LOS ANGELES — Students filed into Chris Cox's dim classroom at Daniel Webster Middle School in Los Angeles' Sawtelle neighborhood, took their seats, and immediately began working on a language arts warmup exercise.
While Cox took roll, the eighth-graders silently worked. When they went over the answers, students raised their hands and waited to be called on.
Down the corridor, seventh-graders streamed into Brent Walmsley's classroom and took over. Some sat on table tops; others wandered the room.
As Walmsley took attendance, one boy brushed his hair, three girls sucked on lollipops while one sang Pink Dollaz's "Lap Dance," and a boy in the last row unleashed a barrage of spitballs.
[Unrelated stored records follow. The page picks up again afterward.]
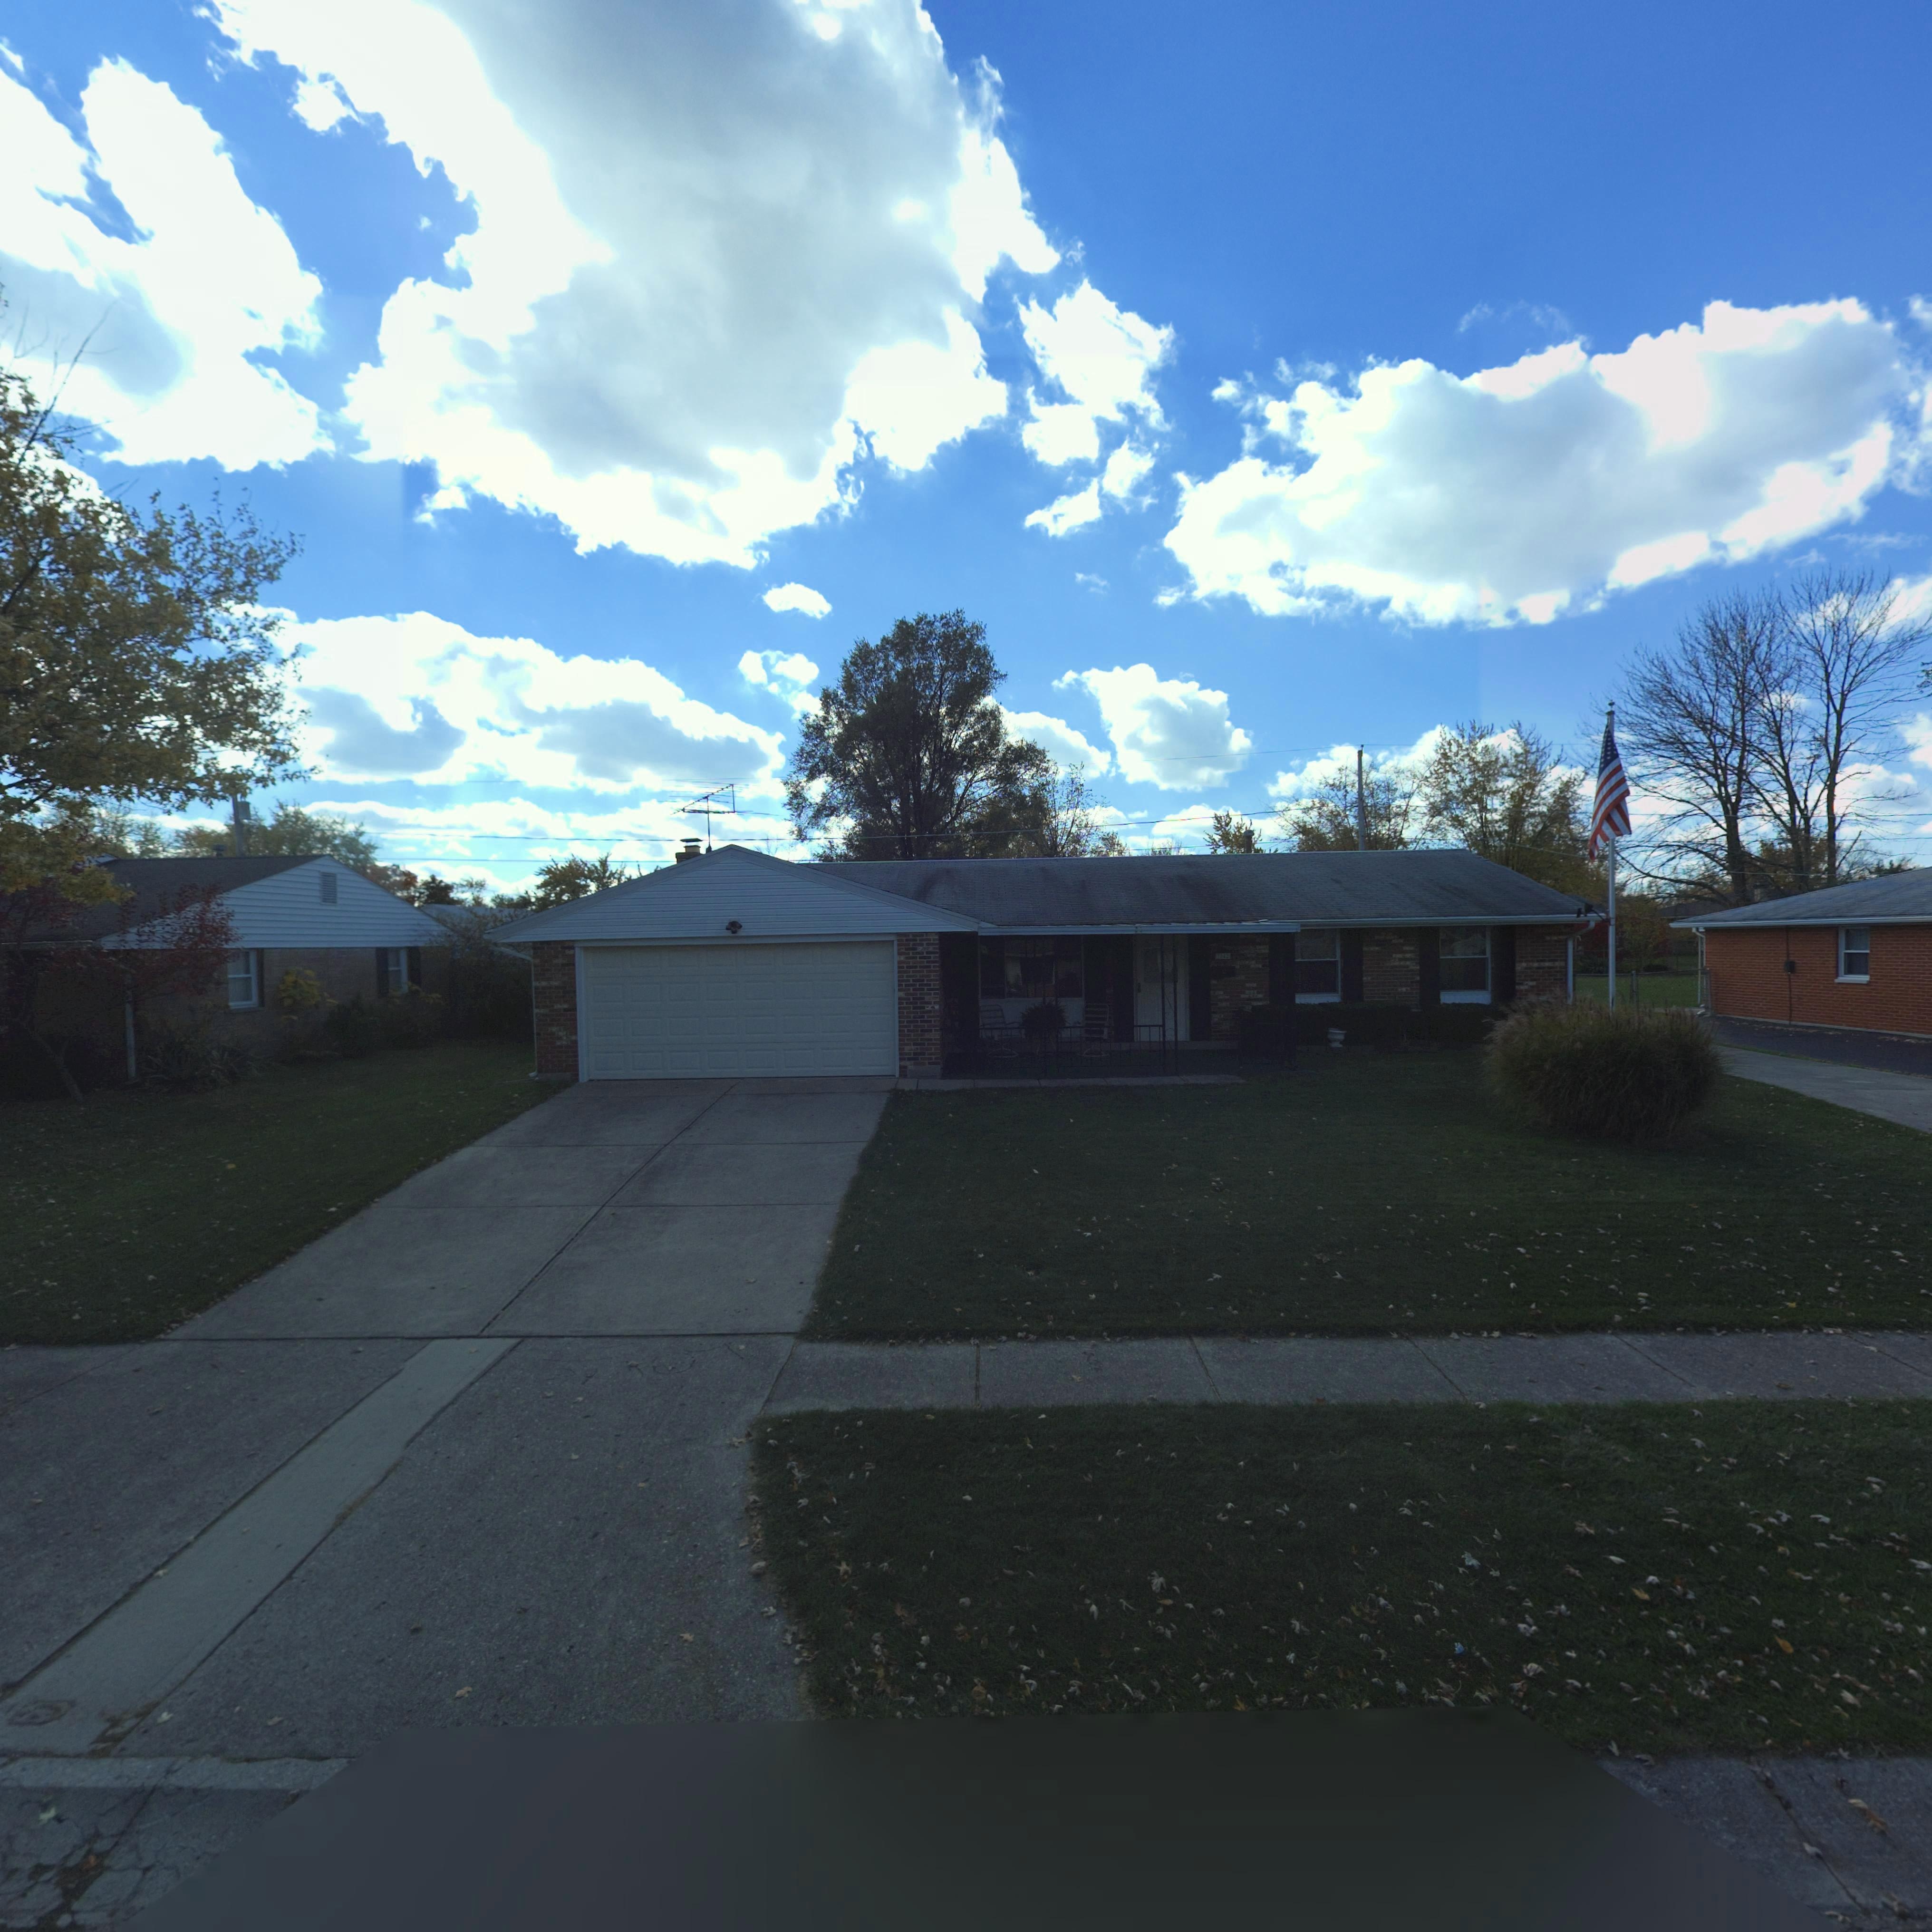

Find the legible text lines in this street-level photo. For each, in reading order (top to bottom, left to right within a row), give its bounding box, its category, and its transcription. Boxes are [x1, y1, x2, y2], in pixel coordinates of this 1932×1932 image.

[1217, 953, 1229, 959] StreetNumber: 7842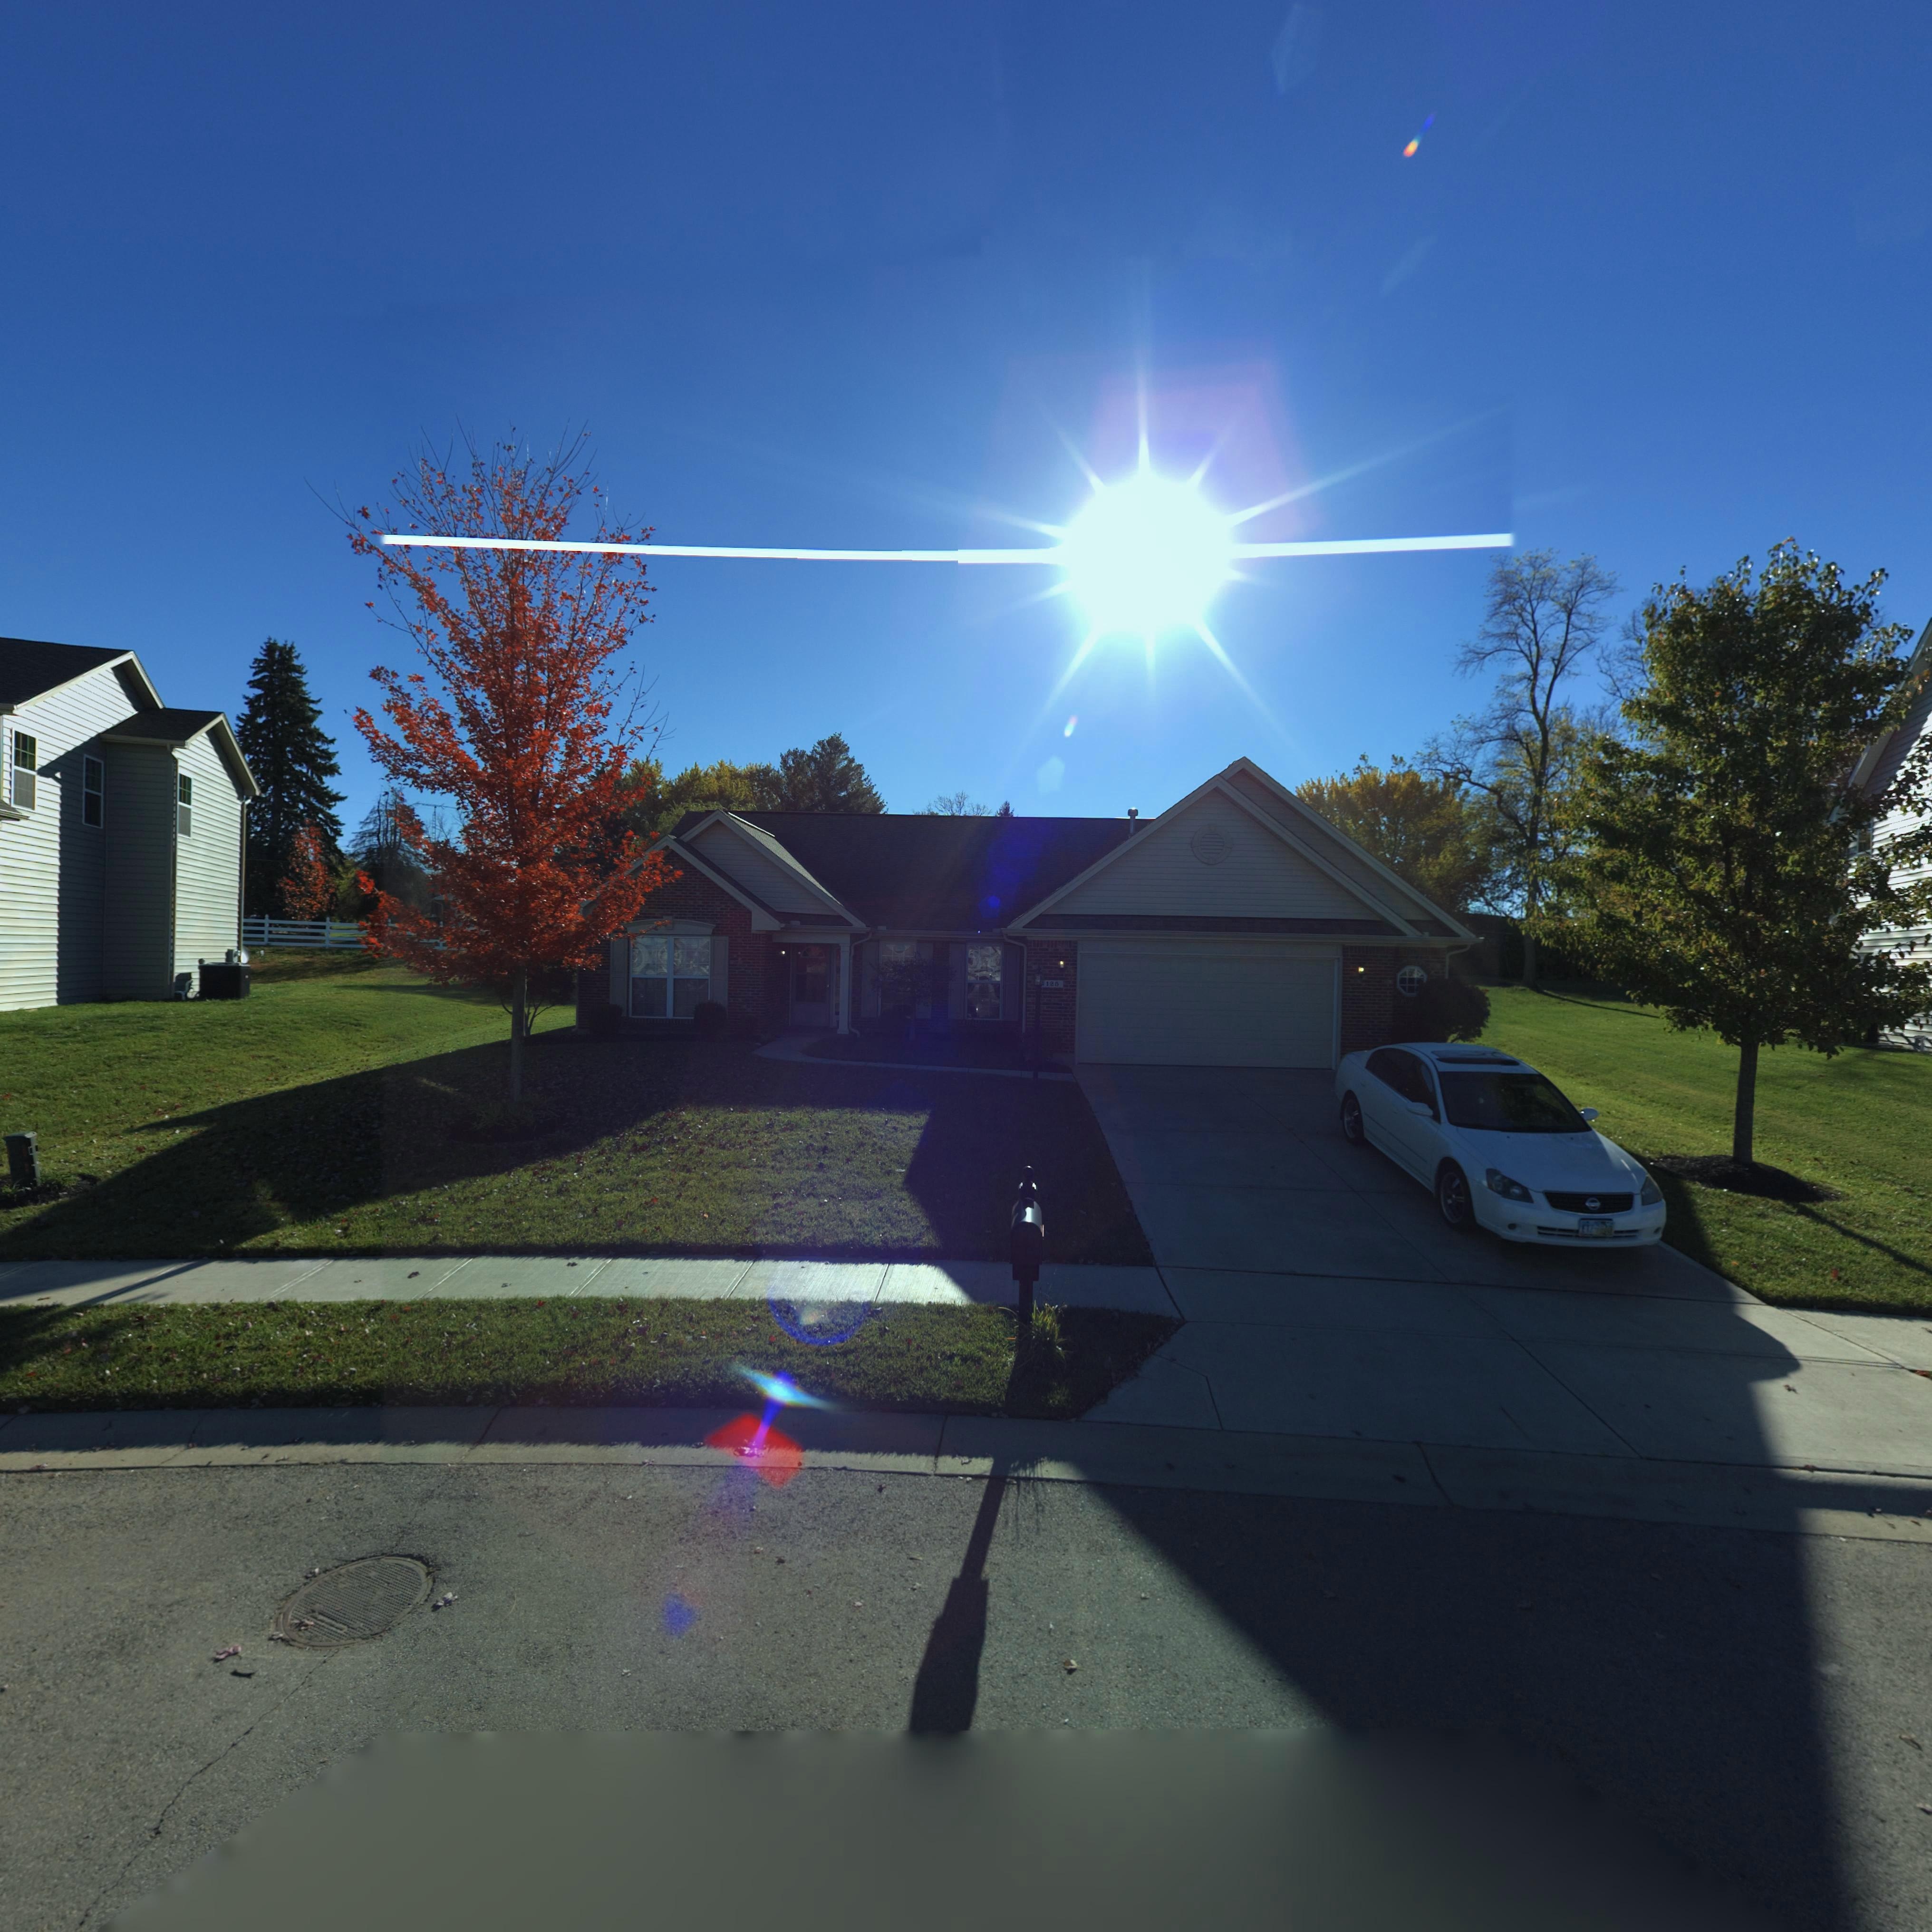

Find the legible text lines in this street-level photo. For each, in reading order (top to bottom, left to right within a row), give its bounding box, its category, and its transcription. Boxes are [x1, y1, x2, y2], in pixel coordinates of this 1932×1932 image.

[1045, 981, 1060, 987] StreetNumber: 125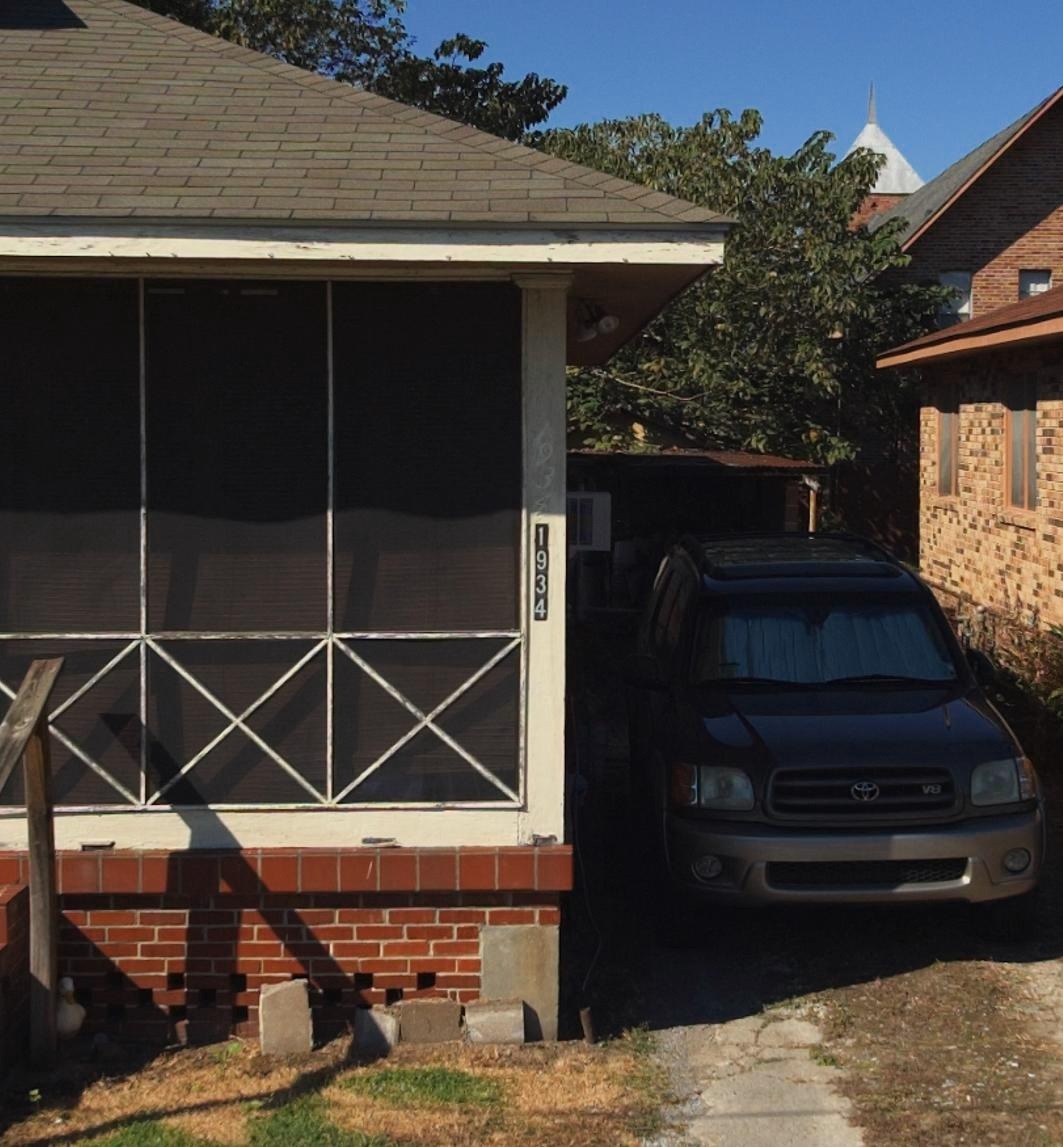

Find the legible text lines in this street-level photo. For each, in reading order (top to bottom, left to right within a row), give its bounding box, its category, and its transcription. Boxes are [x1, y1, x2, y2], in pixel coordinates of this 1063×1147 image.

[529, 415, 560, 521] StreetNumber: 1934
[533, 523, 549, 621] StreetNumber: 1934
[919, 782, 944, 797] None: v8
Same school, same day, similar students, similar teachers — yet profoundly different behavior.
Educators, administrators and experts say classroom management — the ability to calmly control student behavior so learning can flourish — can make or break a teacher's ability to be successful.
"It is probably one of the things that's least understandable and most complex about teaching," said Randi Weingarten, president of the American Federation of Teachers. "This is the hardest skill to master."
Among the top reasons why teachers are deemed unsuccessful or leave the profession is their inability to effectively manage their classrooms, according to records and interviews.
Many California teachers who were fired and contested termination to a state panel were cited for poor classroom management, among other issues, according to a Los Angeles Times analysis conducted last spring. Study after study confirms the importance of classroom management.
But unlike teaching calculus or chemistry, there is no single best practices method for managing a classroom.
Experts agree on a handful of guidelines: Teachers must be consistent in their message and consequences, lay a strong foundation of expectations early in the school year, follow through with promised punishments when children misbehave, and remain dispassionate and unflappable.